= Ullrich Böhme =

Ullrich Böhme is a German organist. He was the organist of the Thomaskirche in Leipzig from 1985 to 2021.

Böhme grew up in Rothenkirchen, Vogtland. Starting at the age of 13, he became an organist at church services there. From 1972 to 1979, he studied at the Church Music School in Dresden with Hans Otto and at the Felix Mendelssohn Bartholdy Academy of Music in Leipzig with Wolfgang Schetelich.

After completing his studies, he worked as cantor and organist at the Kreuzkirche in Karl-Marx-Stadt (now Chemnitz) until 1986. In 1985, Böhme was chosen from among many applicants to become Leipzig's St.

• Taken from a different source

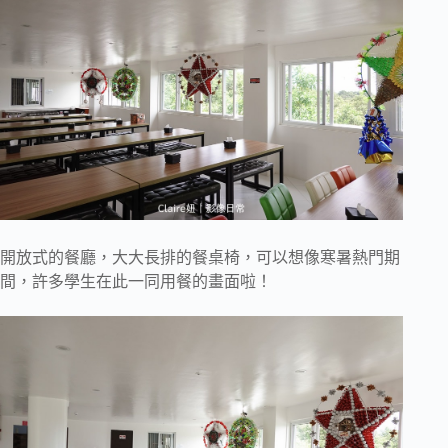
開放式的餐廳，大大長排的餐桌椅，可以想像寒暑熱門期
間，許多學生在此一同用餐的畫面啦！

Thomas Organist, taking up the position in 1986. His responsibilities include playing the organ at church services and in the motets of the St. Thomas Boys' Choir, as well as playing basso continuo for cantatas, oratorios, and Passions. As organist of St. Thomas Church, he initiated the restoration of the romantic Sauer organ there and designed the concept for a new Baroque Bach organ, which was built in 2000 by the organ building company Woehl.

In 1994, Böhme was appointed honorary professor of organ at the Institute of Church Music at the Leipzig University of Music and Theatre. He also gives interpretation courses at home and abroad.

On 13 June 2008, Böhme played BWV 1128 at the opening concert of the Bachfest Leipzig, which included Bach's cantata BWV 178 on the same chorale, sung by the Thomanerchor.

After almost 36 years of service as St. Thomas organist, Ullrich Böhme retired in November 2021 while serving in the motet of the St. Thomas Boys Choir at St. Thomas Church in Leipzig.